I think it’s safe to say we’ve had one doozy of a year. It feels like every day, something else happens that makes me long for the end of the year. But as October began, I felt a little bit of hope. October meant Halloween, which was objectively the best holiday of the year. I was ready to be scared by something other than pandemics, wildfires, and the upcoming election. So what do I do when the world gets to be too scary? Put on some horror movies. 

Although Halloween was going to look a bit different this year, I was ready to dress up in a homemade costume, stuff myself with KitKats, and watch movies under a warm blanket. My ideal Halloween starts on October 1, as I try to watch all the horror movies I can fit into 31 days. Having enrolled in a horror film class for the semester, I had a list of movie recommendations that I was excited to watch. My viewings were going well, the slasher movies made me jump and the creature features made me squeal, but it wasn’t until I reached George Romero’s 1968 cult classic film Night of the Living Dead that I felt a real sense of fear. At the end of the hour and thirty-seven minute movie, I felt hollow inside. I couldn’t fathom why at the time, as I had just watched gore-fests I hadn’t batted an eye at, but this film shook me to my core. It wasn't until a few weeks later that I realized why.

We had just started our unit on zombies (I know, literally the coolest class ever). I had brushed off the feelings of dread the movie had aroused in me.
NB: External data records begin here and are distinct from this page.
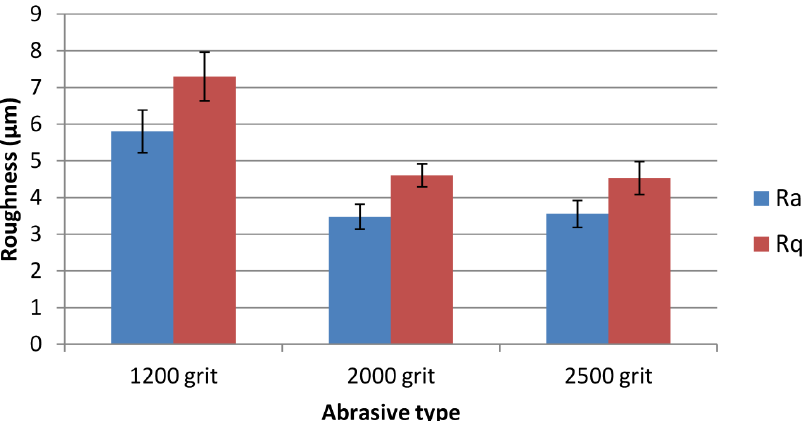
Figure 15. Surface roughness data for abrasives obtained using white light interferometry. Five measurements per abrasive type with error bars showing standard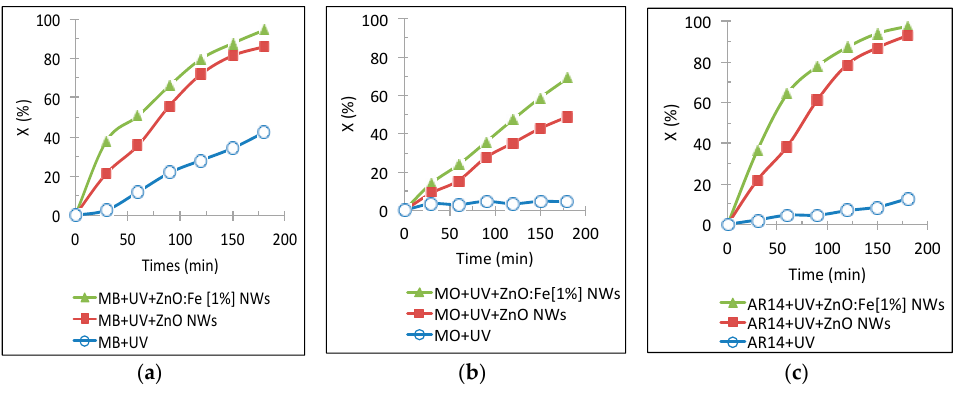
Figure 6. Photo-degradation rate evolution of the dye solutions: methylene blue (MB) ( a ); methyl orange (MO) ( b ); acid red 14 (AR14) ( c ) by photocatalysis in the presence of ZnO:Fe NWs, ZnO NWs and without ZnO, respectively.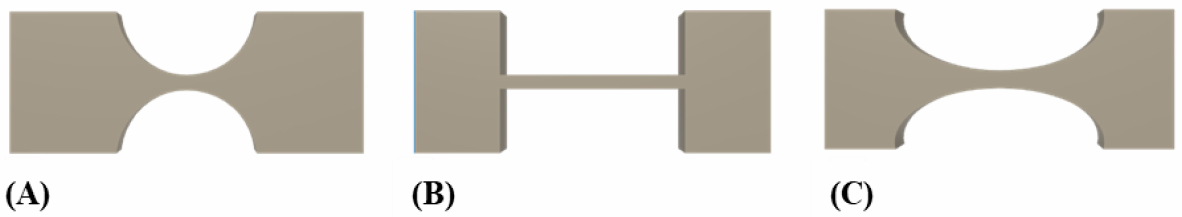
Figure 4. ( A ) Notch hinge; ( B ) Blade hinge; ( C ) Elliptical hinge.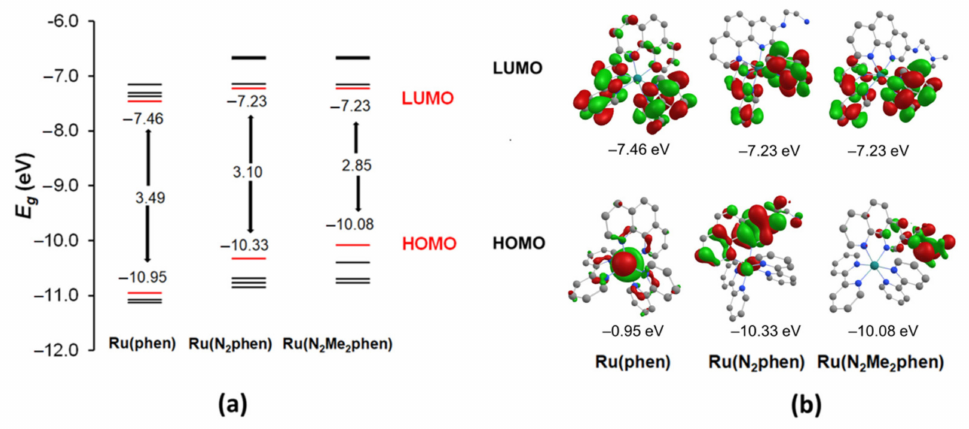
Figure 2. The schematic representation of the calculated energy levels in Ru(phen) , Ru(N 2 phen) , and Ru(N 2 Me 2 phen) ( a ) and isodensity plots of the HOMO and LUMO orbitals for these complexes ( b ). The DFT calculations with the Firefly quantum chemistry package [64], which is partially based on the GAMESS (US) [65] source code, were used to model the structure of the complexes. The B3LYP functional with the STO 6–31G(d,p) basis set was used in sis set and pseudopotential were employed [66]. The amidophosphonate fragment of Ru(N 2 P 2 phen) was replaced by a smaller methyl group and the corresponding complex was labeled Ru(N 2 Me 2 phen) . The optimized geometries of complexes Ru(N 2 phen) and Ru(N 2 Me 2 phen) are depicted in Figures S20 and S21 (see Supplementary Materials).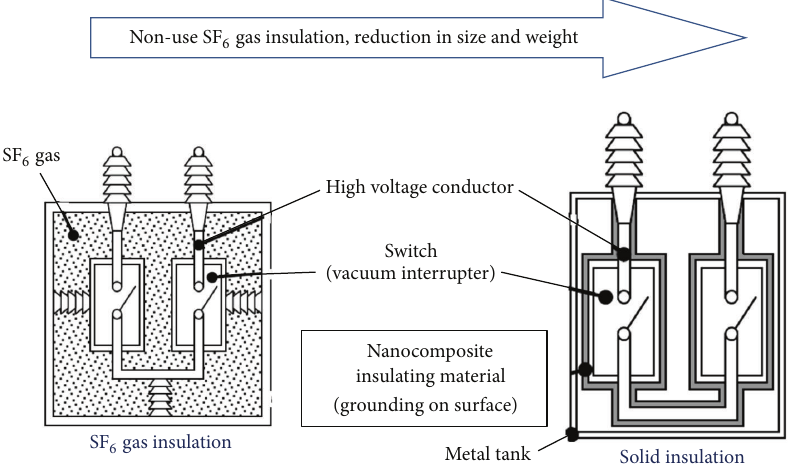
Figure 6: Example of nanocomposites in switchgear under development [25].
I was in the middle of my viewing of Train to Busan, the South Korean horror/action flick by director Yeon Sang-ho, that I felt this sense of unease. Not the normal type of unease that comes with horror movie viewing, the “oh shit, I have to stop watching or I’m going to have a panic attack” type of unease. Never before had I encountered a movie that I couldn’t emotionally detach from and that made me so upset that I had to take breaks while viewing it. 

The realization hit me like a train: I was watching a movie that centered on a virus spreading rapidly throughout a country. Loved ones, people you had come to know and care for were falling victim to a virus that devastated the body.  As the characters learned about the virus from the news and from loved ones in the movie, I had a flashback to last March, sitting in an office talking with my coworkers about a virus they’d heard had reached the states. I’d scoffed when my coworker said they suspected the school would shut down for two weeks. I never could have suspected it would shut down for two semesters. Watching these movies felt so uncomfortable because it no longer felt like a crazy horror story, it felt like the life we’ve been living for the last 7 months. 

The parallels were uncanny. The virus spread rapidly, faster than could be controlled, between people in close contact; in the movie the virus ravages a train full of passengers. People were getting sick and dying, it seemed no one was safe.  I thought back to my last ride on the subway before New York was forced into quarantine, how I was hyper-aware of every cough, how it felt like I was being stifled by the other passengers who could be carrying the virus for all I knew. By that point nowhere and no one felt safe. As I watched the characters in the film that I had grown attached to get picked off, I thought of everyone I knew that had been afflicted with COVID and felt the devastating sense of loss again. The movie no longer showed what could be, it was a frightening glimpse into our reality living in a pandemic. 

 The movies left me shaken and I had to take a few minutes once they ended to ground myself and remind myself that the events of the movie were merely fiction. So what do you do when the horror movies get to be too real? Put on some cartoons and hope to God the next pandemic isn’t a zombie one.